License: MIT License

Python 100.00%
kohonen som recurrent-neural-networks unsupervised machine-learning recsom neural-gas ng plsom cython

somber's Issues

Batching for recurrent SOMS

All recurrent SOMs would benefit from some kind of batching scheme. I currently have batched code, but it doesn't work. My hunch is that batching the recurrent/recursive/merging SOM is non-trivial because there is no way of making sure the concurrently processed batches converge on the same BMU.

Because we take the mean over batches, this means that updates will generally end up being more noisy as the batch size increases.

Two starting ideas:

  1. A possible solution could be to initialize the context Weights and weights of the SOM to some value which allows for convergence (e.g. the weights are skewed in such a way that the concurrently processed batches all go in the same direction), but this entails setting the parameters in advance, which kind of defeats any purpose the SOM has.

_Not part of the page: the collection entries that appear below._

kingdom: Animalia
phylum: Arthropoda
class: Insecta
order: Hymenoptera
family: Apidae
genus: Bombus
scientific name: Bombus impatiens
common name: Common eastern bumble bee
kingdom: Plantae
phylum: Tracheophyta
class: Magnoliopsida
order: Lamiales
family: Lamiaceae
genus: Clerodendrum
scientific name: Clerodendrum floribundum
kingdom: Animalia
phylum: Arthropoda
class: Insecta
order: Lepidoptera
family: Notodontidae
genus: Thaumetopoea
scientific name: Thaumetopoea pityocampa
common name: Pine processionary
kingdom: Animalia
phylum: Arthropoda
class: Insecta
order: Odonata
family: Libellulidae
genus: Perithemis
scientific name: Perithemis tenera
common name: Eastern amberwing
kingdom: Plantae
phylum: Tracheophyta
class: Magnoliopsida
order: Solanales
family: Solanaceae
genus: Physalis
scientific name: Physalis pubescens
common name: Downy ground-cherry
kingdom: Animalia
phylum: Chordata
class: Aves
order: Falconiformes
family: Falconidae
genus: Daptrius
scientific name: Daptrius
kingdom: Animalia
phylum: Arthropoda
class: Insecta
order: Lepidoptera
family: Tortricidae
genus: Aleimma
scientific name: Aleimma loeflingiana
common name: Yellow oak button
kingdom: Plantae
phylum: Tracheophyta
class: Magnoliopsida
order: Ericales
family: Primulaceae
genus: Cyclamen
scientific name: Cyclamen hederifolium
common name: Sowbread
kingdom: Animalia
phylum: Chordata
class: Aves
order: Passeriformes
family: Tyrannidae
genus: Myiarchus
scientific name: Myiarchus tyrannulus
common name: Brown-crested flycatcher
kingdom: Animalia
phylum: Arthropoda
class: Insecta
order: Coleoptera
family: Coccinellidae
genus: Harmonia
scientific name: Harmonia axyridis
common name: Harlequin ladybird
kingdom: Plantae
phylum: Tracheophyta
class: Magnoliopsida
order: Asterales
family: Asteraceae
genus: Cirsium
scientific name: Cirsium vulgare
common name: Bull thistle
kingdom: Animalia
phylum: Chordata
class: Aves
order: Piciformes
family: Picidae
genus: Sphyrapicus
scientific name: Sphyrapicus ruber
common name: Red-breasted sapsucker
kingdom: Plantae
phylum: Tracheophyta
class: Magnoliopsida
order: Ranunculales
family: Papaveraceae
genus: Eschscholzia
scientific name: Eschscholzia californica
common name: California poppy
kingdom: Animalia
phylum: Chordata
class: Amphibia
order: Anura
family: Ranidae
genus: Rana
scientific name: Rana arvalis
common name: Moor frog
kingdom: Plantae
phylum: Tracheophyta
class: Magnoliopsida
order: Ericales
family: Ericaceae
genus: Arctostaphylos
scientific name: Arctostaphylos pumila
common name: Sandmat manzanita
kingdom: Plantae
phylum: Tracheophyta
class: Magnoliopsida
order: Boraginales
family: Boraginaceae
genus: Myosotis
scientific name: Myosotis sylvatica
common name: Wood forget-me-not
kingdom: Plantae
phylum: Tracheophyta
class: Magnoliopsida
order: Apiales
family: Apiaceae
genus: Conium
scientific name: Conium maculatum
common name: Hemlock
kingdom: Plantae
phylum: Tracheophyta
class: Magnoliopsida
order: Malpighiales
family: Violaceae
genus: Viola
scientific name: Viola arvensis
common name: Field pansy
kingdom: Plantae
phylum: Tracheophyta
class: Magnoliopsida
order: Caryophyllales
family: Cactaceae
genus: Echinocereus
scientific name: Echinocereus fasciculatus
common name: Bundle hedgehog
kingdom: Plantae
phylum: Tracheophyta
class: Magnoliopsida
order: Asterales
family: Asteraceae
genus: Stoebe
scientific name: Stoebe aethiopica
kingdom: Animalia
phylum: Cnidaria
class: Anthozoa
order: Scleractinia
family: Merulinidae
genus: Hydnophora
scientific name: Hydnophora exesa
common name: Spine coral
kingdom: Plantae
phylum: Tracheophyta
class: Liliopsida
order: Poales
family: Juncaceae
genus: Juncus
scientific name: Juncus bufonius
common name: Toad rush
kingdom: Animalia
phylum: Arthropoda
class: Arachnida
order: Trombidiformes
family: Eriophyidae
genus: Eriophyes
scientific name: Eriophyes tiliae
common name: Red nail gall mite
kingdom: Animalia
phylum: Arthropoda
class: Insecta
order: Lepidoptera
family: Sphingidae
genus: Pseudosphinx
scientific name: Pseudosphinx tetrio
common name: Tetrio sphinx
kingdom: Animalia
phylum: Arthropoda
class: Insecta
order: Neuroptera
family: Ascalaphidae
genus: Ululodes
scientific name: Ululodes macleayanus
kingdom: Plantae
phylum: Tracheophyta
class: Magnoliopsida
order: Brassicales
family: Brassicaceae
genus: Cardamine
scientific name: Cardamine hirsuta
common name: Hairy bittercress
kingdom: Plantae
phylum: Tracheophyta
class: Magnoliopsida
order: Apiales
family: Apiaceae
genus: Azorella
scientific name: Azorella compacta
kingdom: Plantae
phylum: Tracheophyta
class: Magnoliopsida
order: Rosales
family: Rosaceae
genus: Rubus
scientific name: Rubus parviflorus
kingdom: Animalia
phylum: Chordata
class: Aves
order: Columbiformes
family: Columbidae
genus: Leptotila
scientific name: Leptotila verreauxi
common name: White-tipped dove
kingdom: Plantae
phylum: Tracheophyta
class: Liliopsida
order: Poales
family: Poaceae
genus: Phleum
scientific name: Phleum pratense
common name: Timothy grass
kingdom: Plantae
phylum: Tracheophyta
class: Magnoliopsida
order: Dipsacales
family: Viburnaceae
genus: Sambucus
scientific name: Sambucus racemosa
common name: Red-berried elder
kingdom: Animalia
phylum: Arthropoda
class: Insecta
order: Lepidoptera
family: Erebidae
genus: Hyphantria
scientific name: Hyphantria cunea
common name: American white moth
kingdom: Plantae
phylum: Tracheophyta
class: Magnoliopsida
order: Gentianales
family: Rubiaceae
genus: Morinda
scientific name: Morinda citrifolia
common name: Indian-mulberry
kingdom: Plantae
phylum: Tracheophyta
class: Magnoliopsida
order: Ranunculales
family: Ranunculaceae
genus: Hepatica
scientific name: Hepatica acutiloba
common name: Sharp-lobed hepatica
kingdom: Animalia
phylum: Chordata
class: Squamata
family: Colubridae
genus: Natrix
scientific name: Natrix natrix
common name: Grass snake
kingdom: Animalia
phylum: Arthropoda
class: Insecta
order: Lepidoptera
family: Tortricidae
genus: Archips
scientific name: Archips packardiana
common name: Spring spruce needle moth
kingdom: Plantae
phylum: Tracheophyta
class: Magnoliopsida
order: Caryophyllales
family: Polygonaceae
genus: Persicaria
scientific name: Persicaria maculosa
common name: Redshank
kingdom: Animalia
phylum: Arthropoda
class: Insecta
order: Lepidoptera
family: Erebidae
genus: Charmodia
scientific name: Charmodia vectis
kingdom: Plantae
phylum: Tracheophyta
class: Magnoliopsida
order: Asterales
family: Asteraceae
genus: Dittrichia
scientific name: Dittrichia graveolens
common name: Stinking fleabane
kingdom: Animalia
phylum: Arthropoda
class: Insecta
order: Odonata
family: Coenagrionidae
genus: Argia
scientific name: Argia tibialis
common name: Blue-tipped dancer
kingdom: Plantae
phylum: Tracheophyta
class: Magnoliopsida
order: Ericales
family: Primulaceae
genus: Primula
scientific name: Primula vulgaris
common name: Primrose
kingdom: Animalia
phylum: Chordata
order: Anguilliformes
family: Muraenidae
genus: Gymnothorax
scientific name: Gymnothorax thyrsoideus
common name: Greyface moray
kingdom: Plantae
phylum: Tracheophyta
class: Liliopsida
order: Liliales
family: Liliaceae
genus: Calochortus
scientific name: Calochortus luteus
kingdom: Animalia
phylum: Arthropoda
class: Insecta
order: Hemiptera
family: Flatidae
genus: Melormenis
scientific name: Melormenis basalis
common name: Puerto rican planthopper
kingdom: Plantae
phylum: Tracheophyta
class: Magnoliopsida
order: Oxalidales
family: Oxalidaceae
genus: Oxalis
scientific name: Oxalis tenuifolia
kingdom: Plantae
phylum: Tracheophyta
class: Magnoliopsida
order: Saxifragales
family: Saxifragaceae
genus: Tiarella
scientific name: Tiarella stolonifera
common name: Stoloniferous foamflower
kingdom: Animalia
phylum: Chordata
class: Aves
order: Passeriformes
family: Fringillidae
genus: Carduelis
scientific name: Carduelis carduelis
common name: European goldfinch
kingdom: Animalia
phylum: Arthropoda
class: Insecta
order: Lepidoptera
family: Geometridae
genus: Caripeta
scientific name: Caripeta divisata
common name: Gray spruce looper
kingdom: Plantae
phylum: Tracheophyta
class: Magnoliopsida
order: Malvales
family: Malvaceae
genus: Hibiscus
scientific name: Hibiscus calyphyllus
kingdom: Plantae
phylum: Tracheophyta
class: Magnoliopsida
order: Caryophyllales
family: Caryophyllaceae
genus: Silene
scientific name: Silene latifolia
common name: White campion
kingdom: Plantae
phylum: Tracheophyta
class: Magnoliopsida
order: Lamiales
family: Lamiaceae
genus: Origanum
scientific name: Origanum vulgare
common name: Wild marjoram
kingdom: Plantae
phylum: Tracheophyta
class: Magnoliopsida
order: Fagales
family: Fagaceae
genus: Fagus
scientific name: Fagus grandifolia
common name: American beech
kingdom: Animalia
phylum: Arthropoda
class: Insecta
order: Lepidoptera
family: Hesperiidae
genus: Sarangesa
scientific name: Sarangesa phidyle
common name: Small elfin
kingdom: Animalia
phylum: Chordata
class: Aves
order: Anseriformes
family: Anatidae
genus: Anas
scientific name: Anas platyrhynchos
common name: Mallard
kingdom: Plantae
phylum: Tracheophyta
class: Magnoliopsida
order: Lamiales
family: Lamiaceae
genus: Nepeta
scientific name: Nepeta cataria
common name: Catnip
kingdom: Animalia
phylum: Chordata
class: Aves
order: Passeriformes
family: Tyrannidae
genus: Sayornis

  2. A second solution would be to slowly increase the batch size, allowing the SOM to converge to something stable first, and then increasing batch size.

Add PLSOM2

The PLSOM2 is an interesting candidate for addition to SOMBER, for the following reasons:

  • we already have PLSOM
  • It is supposed to improve PLSOM by making it less sensitive to outliers

It would require changing the updates routine and parameter update routine in the PLSOM.

Add Gamma som

The Merge som is working, so we perhaps could implement the Gamma Som, which uses a generalization of the Merge Som context function (see here (behind a paywall unfortunately)).

The Merge Som Best Matching Unit (BMU) calculation takes into account the BMU at the previous time step, together with its context weight, as follows:

 context = (1 - self.beta) * self.weights[prev_bmu] + self.beta * self.context_weights[prev_bmu]

As context weights reflect the previous activation, you can use a merge som to "step back in time"

Generalizing over this, the Gamma Som defines a BMU function which takes into account the k previous BMUs explicitly (so the Merge Som can be defined as a Gamma SOM with k = 1). This makes the Gamma Som computationally more expensive than the Merge Som, but also more powerful.

Adding the Gamma Som will require relatively few changes, but I don't have any need for it currently.